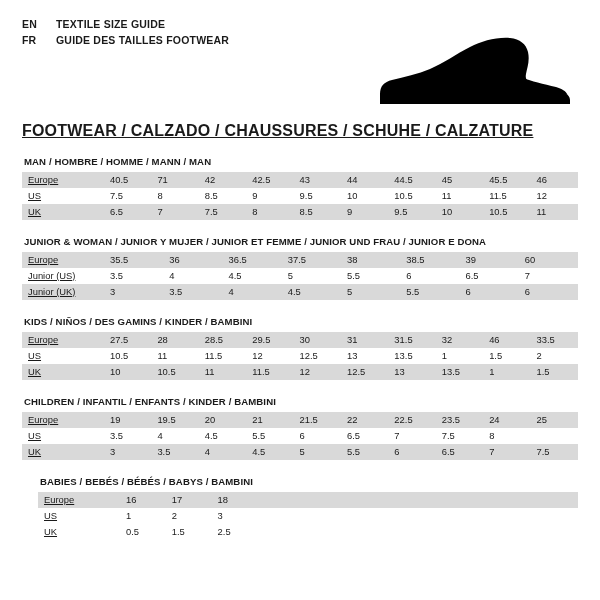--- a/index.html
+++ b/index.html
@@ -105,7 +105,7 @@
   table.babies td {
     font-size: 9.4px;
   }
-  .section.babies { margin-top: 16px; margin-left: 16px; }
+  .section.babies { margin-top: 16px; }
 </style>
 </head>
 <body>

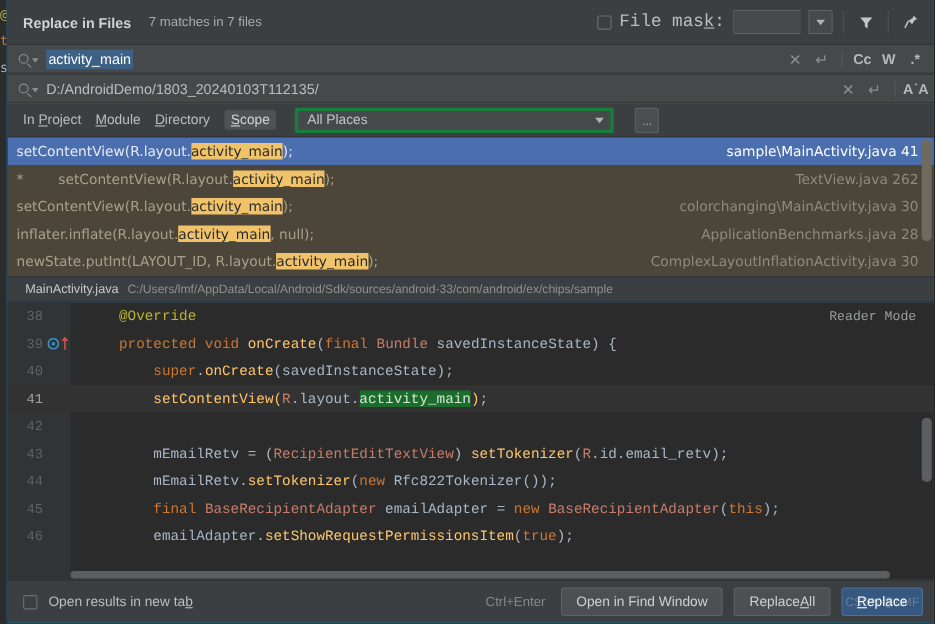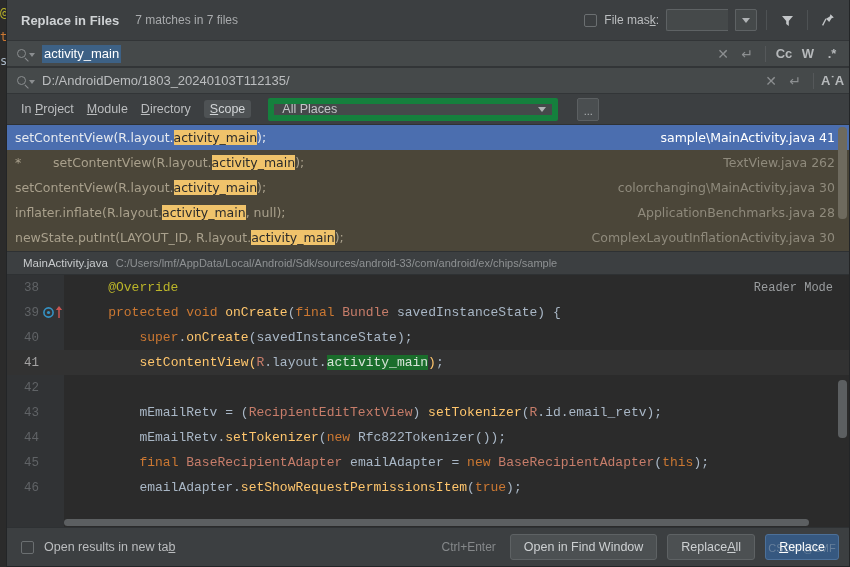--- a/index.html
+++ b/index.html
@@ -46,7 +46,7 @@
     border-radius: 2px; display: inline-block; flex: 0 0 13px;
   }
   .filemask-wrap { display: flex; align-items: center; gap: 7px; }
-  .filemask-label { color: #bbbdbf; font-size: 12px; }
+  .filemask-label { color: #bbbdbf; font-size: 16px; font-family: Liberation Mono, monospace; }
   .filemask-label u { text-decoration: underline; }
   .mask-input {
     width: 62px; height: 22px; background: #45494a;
§
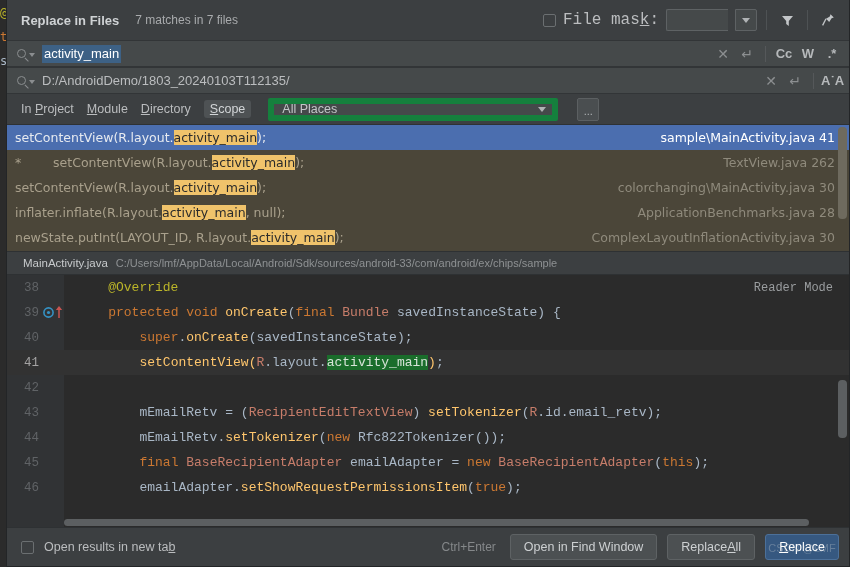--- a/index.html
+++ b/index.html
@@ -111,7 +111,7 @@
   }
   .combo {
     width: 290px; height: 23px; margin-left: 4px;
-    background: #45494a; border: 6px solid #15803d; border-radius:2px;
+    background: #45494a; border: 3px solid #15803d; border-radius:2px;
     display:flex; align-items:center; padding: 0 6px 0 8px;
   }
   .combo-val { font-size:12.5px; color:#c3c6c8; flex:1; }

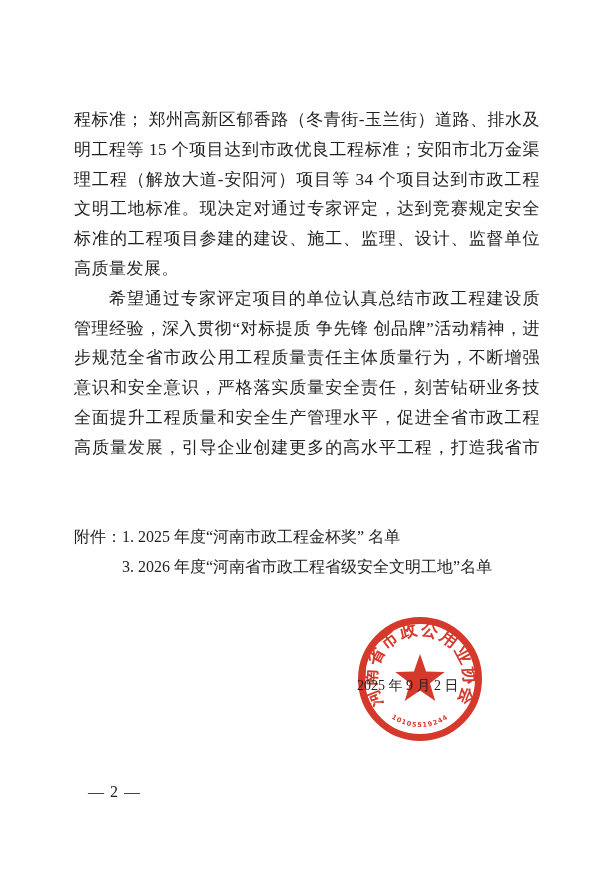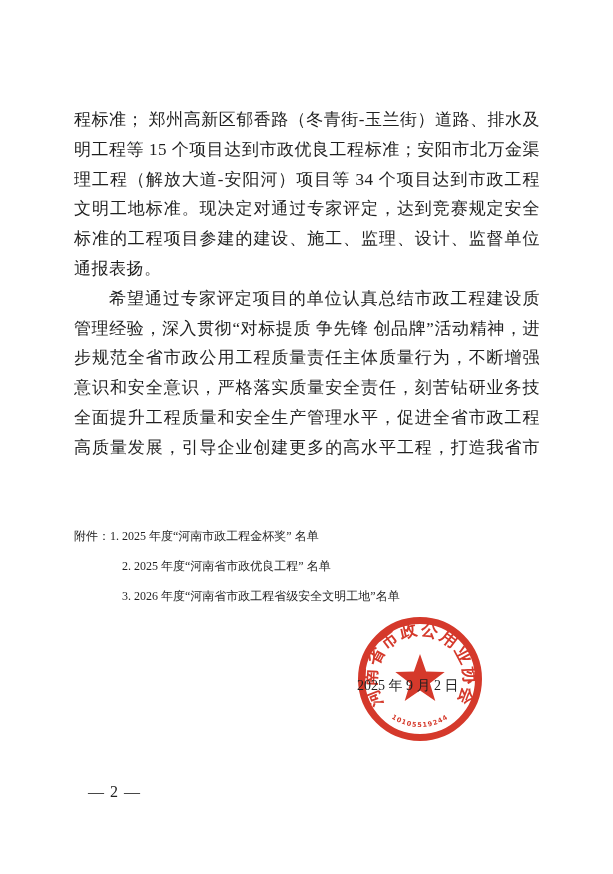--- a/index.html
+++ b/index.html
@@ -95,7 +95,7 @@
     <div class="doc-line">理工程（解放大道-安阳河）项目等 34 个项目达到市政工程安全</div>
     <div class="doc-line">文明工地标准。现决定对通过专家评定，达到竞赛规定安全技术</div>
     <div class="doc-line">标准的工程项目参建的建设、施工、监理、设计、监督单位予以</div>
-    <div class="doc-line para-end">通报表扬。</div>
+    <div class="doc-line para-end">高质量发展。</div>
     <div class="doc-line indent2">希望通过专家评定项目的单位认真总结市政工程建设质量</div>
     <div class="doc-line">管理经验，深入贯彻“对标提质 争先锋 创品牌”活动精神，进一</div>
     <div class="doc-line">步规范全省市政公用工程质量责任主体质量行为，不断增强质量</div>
§
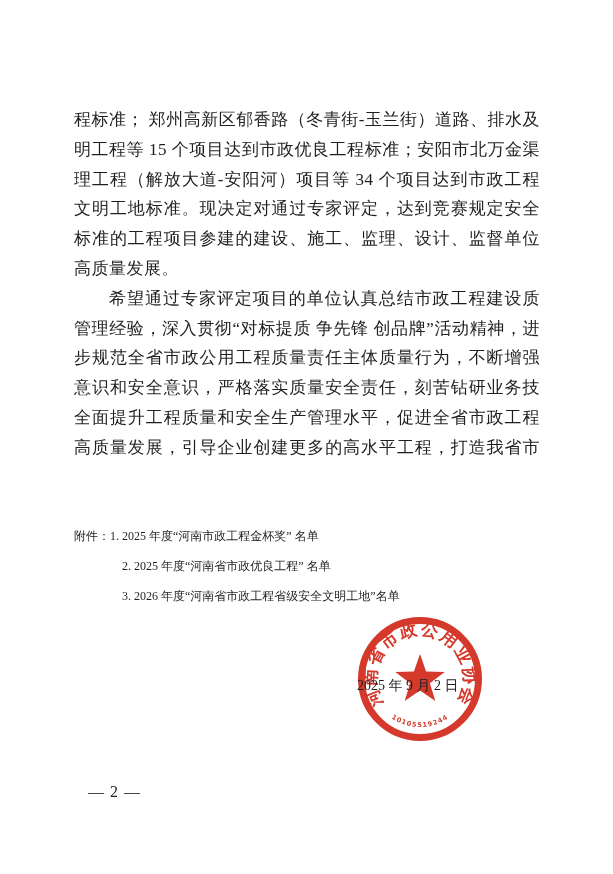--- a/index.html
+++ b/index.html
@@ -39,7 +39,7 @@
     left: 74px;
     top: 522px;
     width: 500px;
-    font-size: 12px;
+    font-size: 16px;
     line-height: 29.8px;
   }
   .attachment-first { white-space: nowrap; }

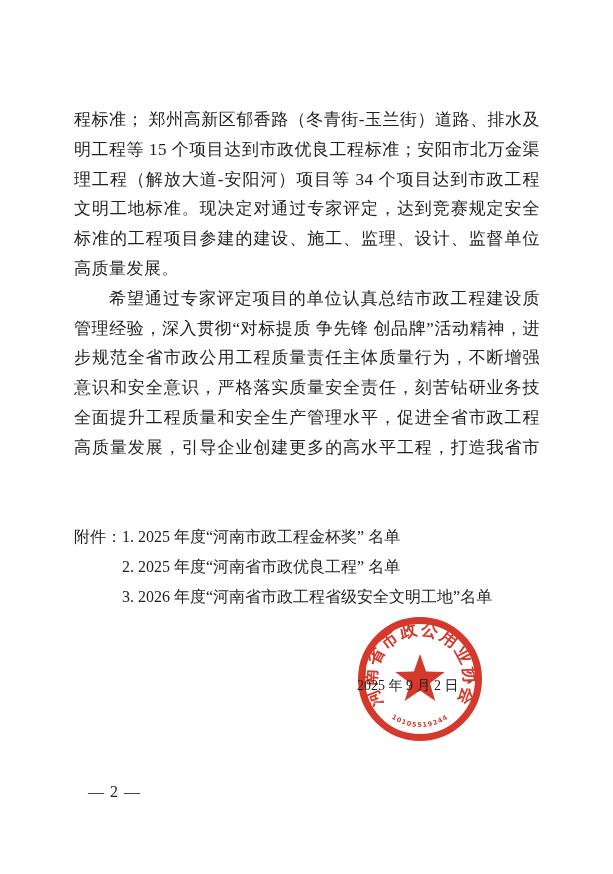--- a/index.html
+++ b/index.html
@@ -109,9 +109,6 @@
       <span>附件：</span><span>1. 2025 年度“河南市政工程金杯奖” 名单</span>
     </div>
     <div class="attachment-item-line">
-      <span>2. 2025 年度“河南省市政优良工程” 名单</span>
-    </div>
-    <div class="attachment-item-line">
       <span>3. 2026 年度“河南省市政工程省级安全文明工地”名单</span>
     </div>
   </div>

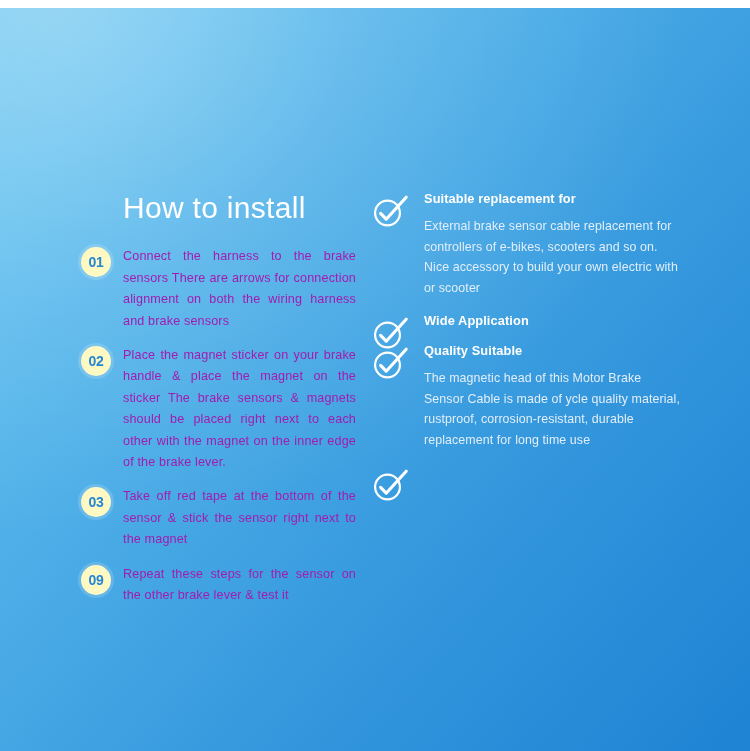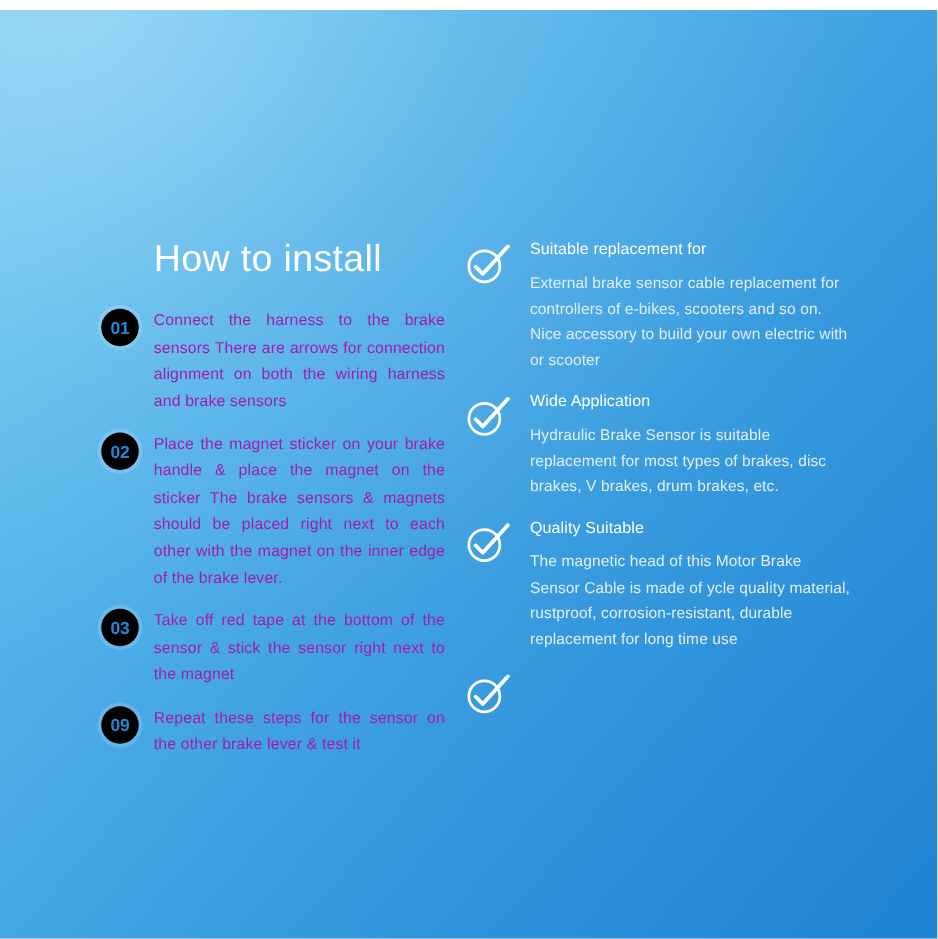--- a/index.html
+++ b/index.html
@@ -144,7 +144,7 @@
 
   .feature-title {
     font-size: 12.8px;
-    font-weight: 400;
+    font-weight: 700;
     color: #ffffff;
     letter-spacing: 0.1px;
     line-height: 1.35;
§
EXERCISE AIM: From the line holding "color: #ffffff;" to the line holding "line-height: 1.35;", inclusive, restate each line above exactly as written.

REPLY:
     color: #ffffff;
     letter-spacing: 0.1px;
     line-height: 1.35;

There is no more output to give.